意訳:そうであれば、〔第14代家茂将軍の〕ご英断でもって唐の太宗が宮女三千人を解雇しました類を始めとする、規格外のご改革でございませんでは、天下の形勢を140~150年前〔の元禄期〕に戻すことはできません。
余論:主権者に対して改革の覚悟を求めている。というか、「改革」という熟語が文久年間にあったのか。
江戸時代の人間にとって、元禄期がいわば「バブル期」のような黄金時代にあたるらしい。
21-02 外夷邊を窺ひ、人心動揺の患をも、深考遊ばされ、宗社を重みし、兆民を憐む御心にさへなされ候へば、別に成され難き筋にも御座無く候ふ。萬事行ひ難きは、因循姑息の心より起こり候ふ。御剛斷御座無く候ひては、往々天下の御大事と存じ奉り候ふ。
意訳:〔もし家茂将軍が〕外人どもが日本の周辺を狙っており、国内の人心が動揺している憂い(患)について深くお考え遊ばされ、国家(宗社)を重んじ、万民(兆民)を憐むお心にさえおなりになれれば、〔節約・倹約という方法は〕特に実施が難しい手立てでもございません。
何事であれ実行困難な事は、古い決まりに捕らわれて、何でもその場しのぎですませる(因循姑息)心より起こります。

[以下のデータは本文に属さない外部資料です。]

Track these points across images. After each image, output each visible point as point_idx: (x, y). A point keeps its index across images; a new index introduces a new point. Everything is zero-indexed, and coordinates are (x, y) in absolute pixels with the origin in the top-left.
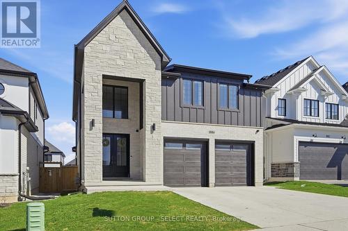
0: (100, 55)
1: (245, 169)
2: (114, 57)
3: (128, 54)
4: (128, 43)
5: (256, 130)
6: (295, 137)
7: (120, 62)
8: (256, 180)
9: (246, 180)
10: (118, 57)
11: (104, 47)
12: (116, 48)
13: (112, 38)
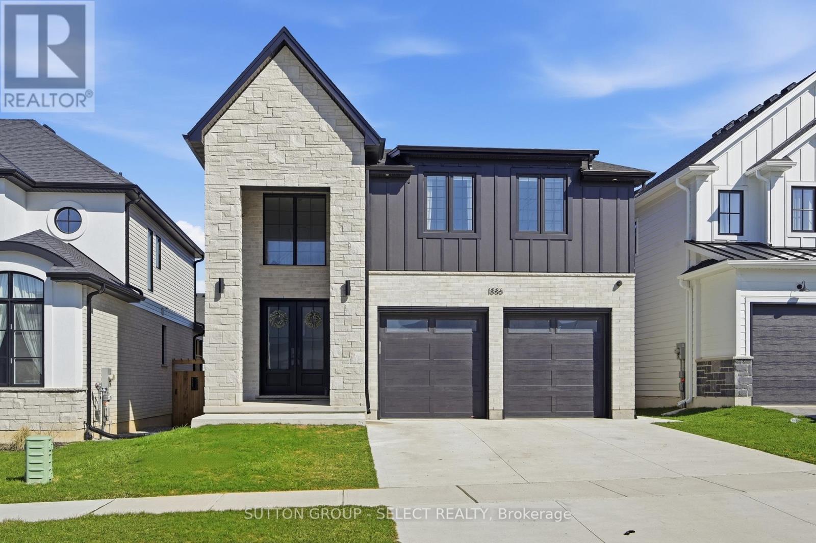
0: (235, 148)
1: (591, 376)
2: (263, 147)
3: (293, 138)
4: (293, 115)
5: (615, 281)
6: (739, 293)
7: (275, 157)
8: (615, 404)
9: (592, 403)
10: (273, 147)
11: (243, 131)
12: (267, 128)
13: (261, 108)
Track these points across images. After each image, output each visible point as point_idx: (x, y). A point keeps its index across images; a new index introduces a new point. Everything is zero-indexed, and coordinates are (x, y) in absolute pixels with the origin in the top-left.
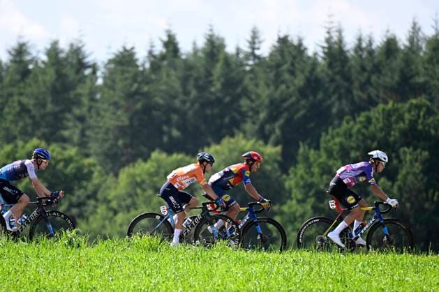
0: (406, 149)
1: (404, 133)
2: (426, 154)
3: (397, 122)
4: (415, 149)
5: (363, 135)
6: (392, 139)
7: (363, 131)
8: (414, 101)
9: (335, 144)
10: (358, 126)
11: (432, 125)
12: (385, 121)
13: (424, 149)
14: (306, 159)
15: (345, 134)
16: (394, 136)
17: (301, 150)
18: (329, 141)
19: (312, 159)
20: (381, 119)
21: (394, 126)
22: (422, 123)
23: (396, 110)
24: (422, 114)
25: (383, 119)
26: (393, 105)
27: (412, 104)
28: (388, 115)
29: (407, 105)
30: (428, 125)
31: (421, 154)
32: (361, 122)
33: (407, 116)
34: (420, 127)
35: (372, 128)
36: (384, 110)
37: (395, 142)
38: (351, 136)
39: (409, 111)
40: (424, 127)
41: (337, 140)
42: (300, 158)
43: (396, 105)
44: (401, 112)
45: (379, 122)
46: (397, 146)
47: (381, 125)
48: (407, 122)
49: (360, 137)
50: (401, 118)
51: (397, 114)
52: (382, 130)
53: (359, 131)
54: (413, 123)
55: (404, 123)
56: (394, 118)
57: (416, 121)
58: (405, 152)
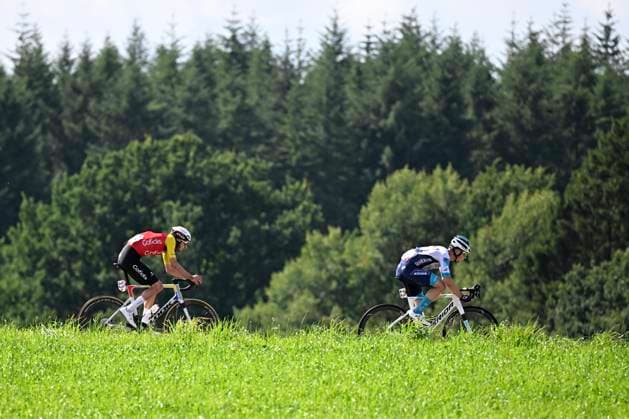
0: (171, 203)
1: (167, 182)
2: (198, 210)
3: (158, 166)
4: (183, 203)
5: (112, 183)
6: (150, 189)
7: (112, 177)
8: (180, 138)
9: (73, 196)
10: (104, 171)
11: (205, 170)
12: (141, 164)
13: (196, 204)
14: (32, 216)
15: (86, 181)
16: (155, 185)
17: (24, 203)
18: (64, 191)
19: (40, 217)
20: (136, 162)
21: (154, 171)
22: (193, 167)
23: (156, 149)
24: (192, 154)
25: (139, 160)
26: (152, 142)
27: (177, 141)
28: (145, 156)
29: (171, 143)
30: (200, 169)
31: (192, 210)
32: (108, 166)
33: (171, 158)
34: (189, 173)
35: (123, 174)
36: (139, 149)
37: (155, 193)
38: (94, 184)
39: (174, 150)
40: (195, 173)
41: (76, 190)
42: (22, 215)
43: (155, 142)
44: (162, 152)
45: (133, 166)
46: (159, 198)
47: (135, 170)
48: (172, 165)
49: (108, 186)
50: (163, 160)
51: (157, 154)
52: (137, 177)
53: (105, 178)
54: (180, 167)
55: (168, 167)
56: (153, 160)
57: (184, 165)
58: (170, 207)
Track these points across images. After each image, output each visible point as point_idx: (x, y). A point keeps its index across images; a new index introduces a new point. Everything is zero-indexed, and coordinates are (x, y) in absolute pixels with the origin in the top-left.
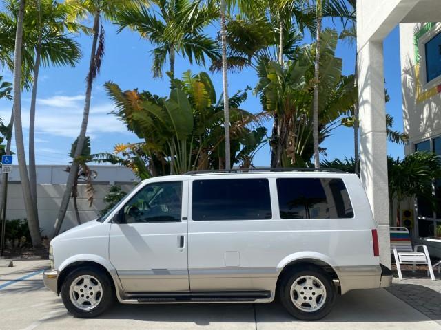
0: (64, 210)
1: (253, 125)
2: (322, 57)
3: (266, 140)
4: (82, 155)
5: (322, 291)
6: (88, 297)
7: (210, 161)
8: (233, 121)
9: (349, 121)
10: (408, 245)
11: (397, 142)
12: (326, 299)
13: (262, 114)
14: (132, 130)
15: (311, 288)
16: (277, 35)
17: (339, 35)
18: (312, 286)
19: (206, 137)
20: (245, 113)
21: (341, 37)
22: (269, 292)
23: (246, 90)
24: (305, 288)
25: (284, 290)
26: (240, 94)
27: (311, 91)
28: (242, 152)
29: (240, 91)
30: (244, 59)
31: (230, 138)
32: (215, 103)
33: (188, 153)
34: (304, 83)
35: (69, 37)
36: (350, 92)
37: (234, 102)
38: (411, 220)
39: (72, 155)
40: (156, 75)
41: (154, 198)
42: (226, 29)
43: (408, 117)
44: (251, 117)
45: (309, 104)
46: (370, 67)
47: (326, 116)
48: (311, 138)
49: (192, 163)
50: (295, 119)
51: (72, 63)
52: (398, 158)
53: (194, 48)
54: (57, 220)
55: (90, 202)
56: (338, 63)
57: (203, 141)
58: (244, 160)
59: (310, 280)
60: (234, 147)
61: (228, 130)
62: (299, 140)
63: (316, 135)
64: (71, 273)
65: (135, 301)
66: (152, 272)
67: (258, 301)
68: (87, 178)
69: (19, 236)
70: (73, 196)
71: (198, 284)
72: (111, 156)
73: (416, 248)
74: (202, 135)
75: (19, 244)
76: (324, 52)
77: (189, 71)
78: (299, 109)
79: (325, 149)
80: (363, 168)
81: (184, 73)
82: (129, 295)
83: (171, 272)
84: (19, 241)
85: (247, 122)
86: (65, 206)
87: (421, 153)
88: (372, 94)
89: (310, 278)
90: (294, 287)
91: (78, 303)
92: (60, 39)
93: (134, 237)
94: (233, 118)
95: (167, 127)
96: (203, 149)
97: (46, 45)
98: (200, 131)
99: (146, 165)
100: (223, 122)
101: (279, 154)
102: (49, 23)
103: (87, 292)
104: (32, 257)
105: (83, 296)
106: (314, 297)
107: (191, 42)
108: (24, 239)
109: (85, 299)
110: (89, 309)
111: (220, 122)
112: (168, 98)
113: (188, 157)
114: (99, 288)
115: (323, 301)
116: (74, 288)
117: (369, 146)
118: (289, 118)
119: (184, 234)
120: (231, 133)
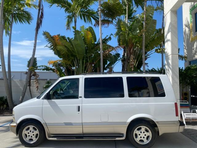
0: (24, 92)
1: (114, 52)
2: (147, 19)
3: (119, 60)
4: (33, 66)
5: (150, 134)
6: (32, 137)
7: (93, 69)
8: (104, 50)
9: (159, 50)
10: (188, 109)
11: (182, 60)
12: (152, 138)
13: (118, 47)
14: (56, 54)
15: (144, 132)
16: (125, 10)
17: (155, 9)
18: (144, 131)
19: (91, 58)
20: (110, 46)
21: (156, 10)
22: (123, 134)
23: (110, 35)
24: (141, 132)
25: (130, 133)
26: (107, 37)
27: (141, 35)
28: (109, 65)
29: (107, 36)
30: (110, 21)
31: (103, 58)
32: (96, 42)
33: (83, 65)
34: (139, 31)
35: (27, 10)
36: (160, 36)
37: (105, 41)
38: (187, 97)
39: (28, 66)
40: (68, 29)
41: (66, 87)
42: (102, 6)
43: (187, 48)
44: (113, 48)
45: (140, 42)
46: (171, 24)
47: (148, 47)
48: (142, 58)
49: (85, 70)
50: (134, 49)
51: (29, 23)
52: (183, 68)
53: (86, 15)
54: (21, 97)
55: (37, 88)
56: (155, 22)
57: (90, 60)
58: (109, 68)
59: (143, 128)
60: (105, 63)
61: (102, 54)
62: (135, 59)
63: (143, 57)
64: (23, 124)
65: (55, 139)
66: (64, 124)
67: (117, 139)
68: (35, 77)
69: (3, 104)
70: (29, 86)
71: (87, 130)
72: (46, 67)
73: (192, 111)
74: (90, 57)
75: (3, 108)
76: (148, 17)
77: (83, 26)
78: (135, 45)
79: (148, 64)
80: (167, 72)
81: (81, 27)
82: (52, 135)
83: (73, 124)
84: (3, 107)
85: (111, 51)
86: (25, 90)
87: (194, 65)
88: (172, 36)
89: (143, 127)
90: (136, 132)
91: (27, 140)
92: (22, 11)
93: (55, 106)
94: (104, 49)
95: (73, 53)
96: (90, 63)
97: (16, 14)
98: (88, 55)
99: (63, 71)
100: (99, 50)
101: (126, 65)
102: (17, 4)
103: (31, 134)
104: (9, 114)
105: (29, 136)
106: (145, 137)
107: (84, 12)
108: (5, 106)
109: (30, 138)
110: (32, 142)
111: (98, 51)
112: (73, 39)
113: (83, 67)
114: (37, 132)
115: (150, 139)
116: (25, 132)
117: (170, 61)
118: (131, 49)
119: (80, 105)
120: (103, 56)
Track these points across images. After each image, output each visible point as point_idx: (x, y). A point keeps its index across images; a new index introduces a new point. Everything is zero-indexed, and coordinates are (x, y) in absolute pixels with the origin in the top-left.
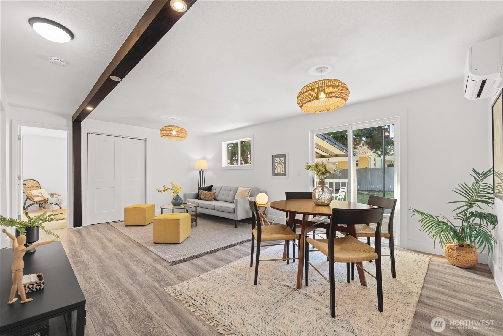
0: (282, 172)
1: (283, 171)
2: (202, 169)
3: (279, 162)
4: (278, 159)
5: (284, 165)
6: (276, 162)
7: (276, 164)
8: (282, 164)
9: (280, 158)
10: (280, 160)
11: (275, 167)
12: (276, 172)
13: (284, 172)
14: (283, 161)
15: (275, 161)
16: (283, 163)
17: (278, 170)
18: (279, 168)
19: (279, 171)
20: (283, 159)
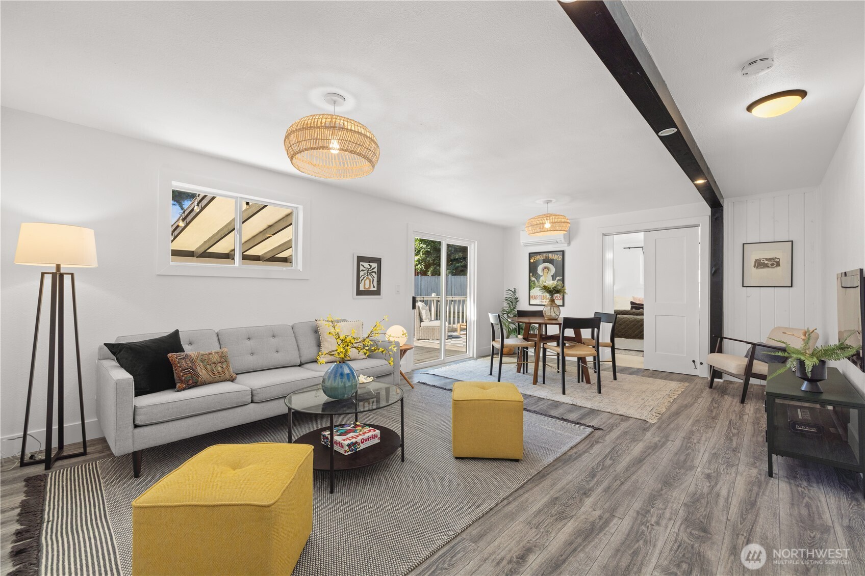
0: (372, 289)
1: (374, 287)
2: (58, 267)
3: (368, 271)
4: (366, 265)
5: (375, 276)
6: (363, 270)
7: (362, 273)
8: (373, 274)
9: (370, 264)
10: (371, 266)
11: (361, 279)
12: (362, 288)
13: (375, 289)
14: (375, 270)
15: (362, 268)
16: (375, 272)
17: (365, 285)
18: (367, 282)
19: (367, 286)
20: (374, 265)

ここで〔指導者の〕ご果断がございませんと、往々にして天下の一大事になると存じ上げます。
21-03 右御勸めに成られ候ふ手筋は、「納約自牖」(納を約(い)るること牖よりす)と申す言御座候。牖は室中に明かりを取る窓に御座候ふ。人には貴賤共、必ず明らかに分かり居候ふ筋之れ有る者に候ふ。其の筋より御申し立てに成られ候はば、御承知に相ひ成り申すべく候ふ。上に是れ程の御剛斷に在らせられ候はば、其の餘の御良法、如何程も相ひ立ち申すべく候ふ。

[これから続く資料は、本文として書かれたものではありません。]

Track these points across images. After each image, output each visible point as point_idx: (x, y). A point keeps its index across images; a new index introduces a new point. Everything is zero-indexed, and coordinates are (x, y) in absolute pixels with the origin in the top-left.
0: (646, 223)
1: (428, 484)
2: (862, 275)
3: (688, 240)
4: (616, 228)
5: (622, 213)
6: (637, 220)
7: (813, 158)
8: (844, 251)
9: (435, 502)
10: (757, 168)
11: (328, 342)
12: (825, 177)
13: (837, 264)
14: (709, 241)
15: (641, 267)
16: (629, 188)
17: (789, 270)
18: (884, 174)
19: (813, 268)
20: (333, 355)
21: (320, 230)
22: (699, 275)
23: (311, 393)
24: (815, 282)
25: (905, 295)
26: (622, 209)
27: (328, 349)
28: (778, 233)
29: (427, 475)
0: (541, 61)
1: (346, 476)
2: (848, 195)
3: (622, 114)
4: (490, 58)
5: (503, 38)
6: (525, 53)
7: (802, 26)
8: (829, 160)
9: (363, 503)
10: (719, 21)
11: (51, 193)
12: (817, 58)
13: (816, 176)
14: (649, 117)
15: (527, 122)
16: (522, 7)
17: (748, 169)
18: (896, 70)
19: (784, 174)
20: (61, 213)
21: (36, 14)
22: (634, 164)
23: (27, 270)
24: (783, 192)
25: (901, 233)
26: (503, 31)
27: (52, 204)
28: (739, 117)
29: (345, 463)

意訳:右のことをご老中から家茂将軍にお勧めになられます手筋としては、《周易・坎卦・六四》の「納約自牖」と申します言葉がございます。「牖」は室内に明かりを取るための窓でございます。ヒトには貴賎ともに、必ずはっきりと理解しています道理が〔ヒトそれぞれに〕あるものでございます。その道理よりお申し立てになられましたら、〔家茂将軍も〕きっとご承知になり申しあげるにちがいありません。
幕府(上)にこれほどのご果断がございましたら、その他の良策はどのようなものでもきっと立てられるはずです。
余論:「納約自牖」とは、月光が明かり取りの窓から射し込み、暗い室内を照らし出すように、臣下の言葉が君主の心にすっと入っていくことを意味する。北宋の程頤は《周易程氏伝》で、觸龍が趙太后を説得した故事を事例として引用している。